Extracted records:
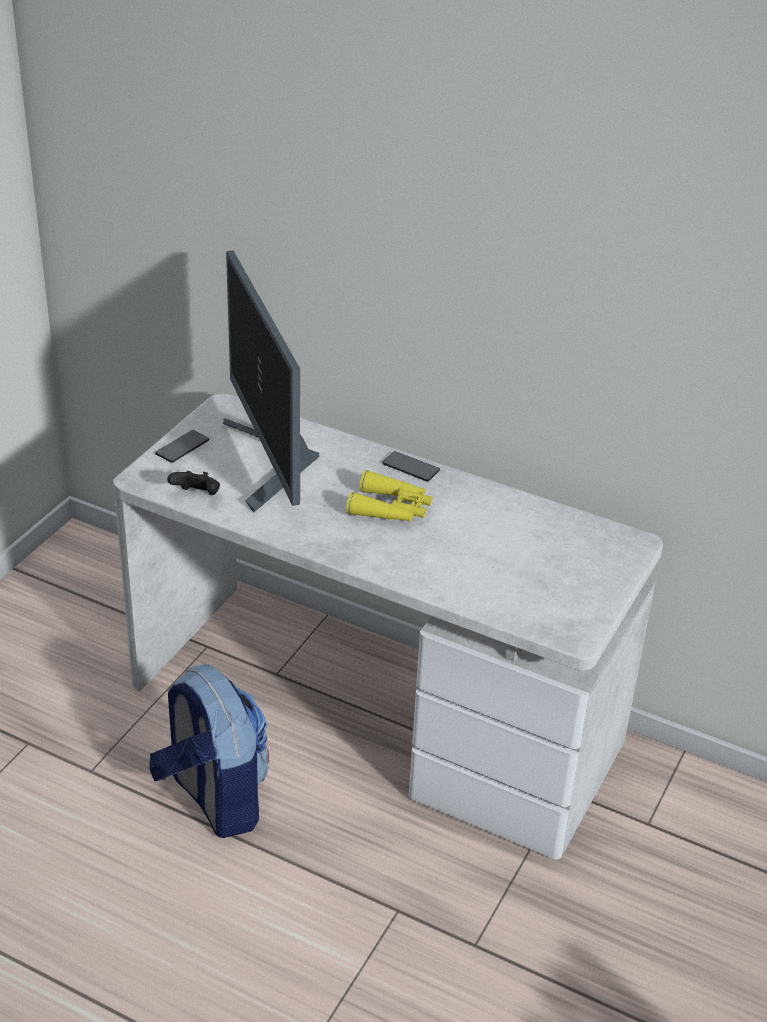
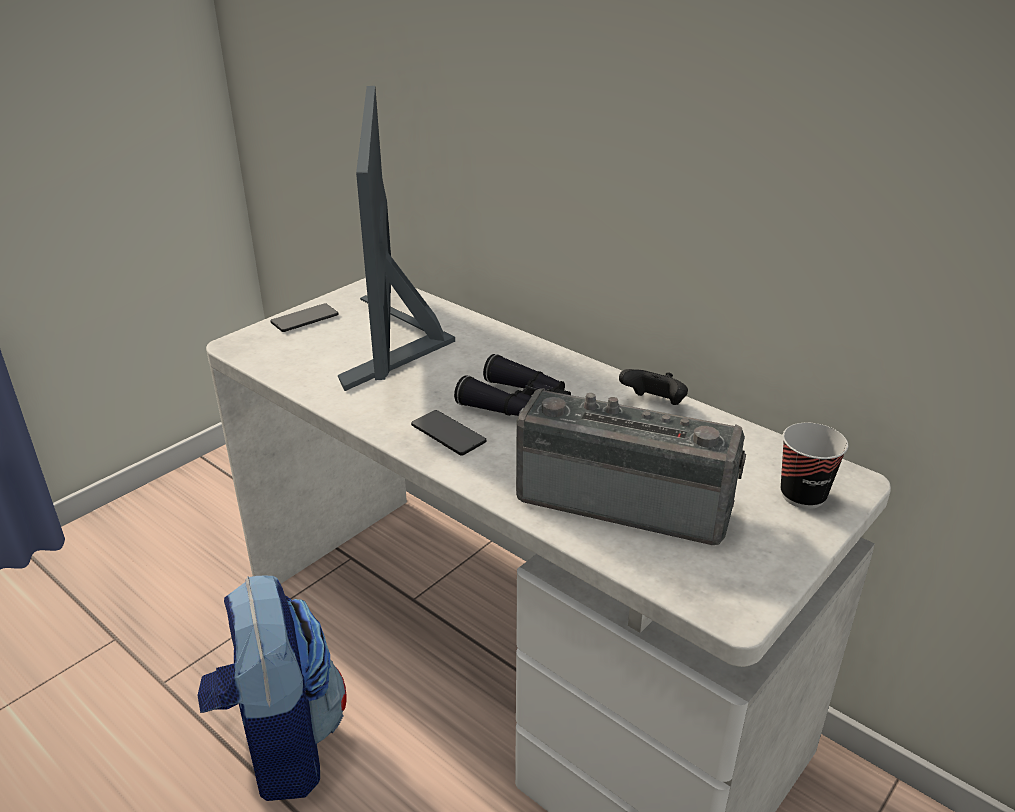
camera: 15 degrees right, 5 degrees down
black game controller [167,471,220,495] -> black game controller moved to [619,369,688,405]
yellow binoculars [346,470,433,522] -> black binoculars [454,354,571,416]
phone [382,451,440,482] -> phone moved to [411,410,487,456]
none -> radio [516,388,746,545]
none -> cup [781,423,848,509]

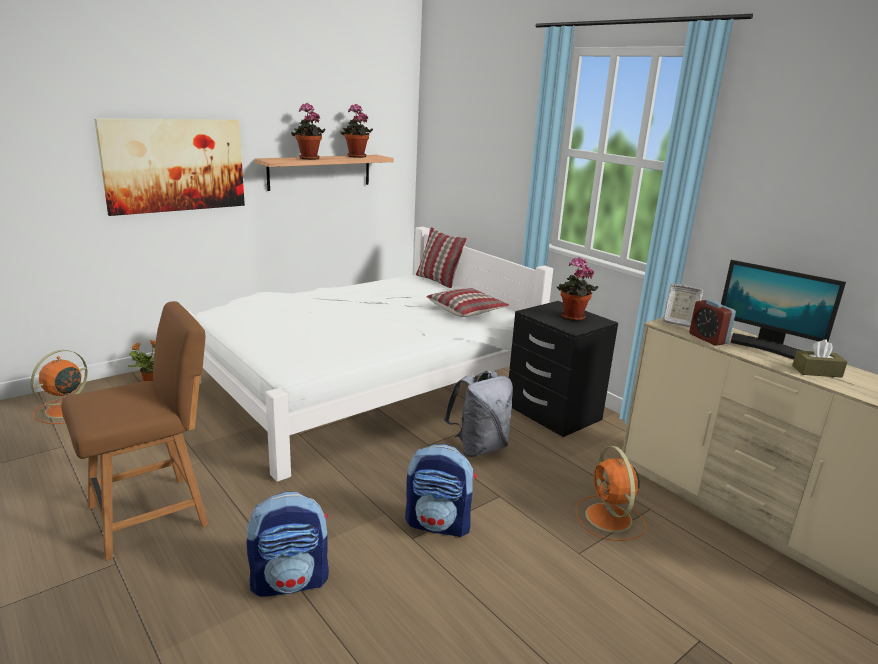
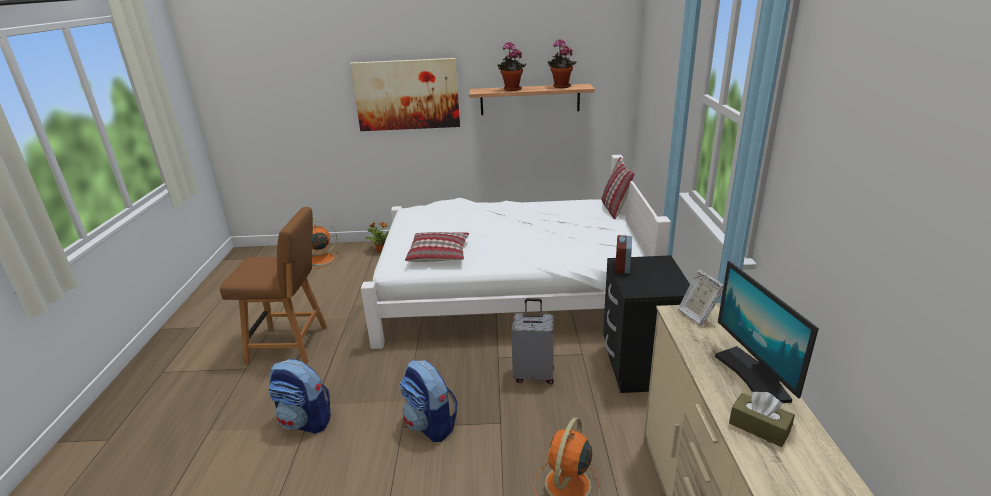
camera: 40 degrees right, 5 degrees up
pillow [427,288,509,317] -> pillow moved to [405,232,469,262]
grey backpack [444,370,513,457] -> grey suitcase [511,298,554,384]
potted plant [557,257,598,321] -> none
alarm clock [689,300,736,346] -> alarm clock moved to [615,235,632,274]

Exercise instructions: Determine the number of lines in these entries that contain the word "moved", and write only that number.

Exercise output: 4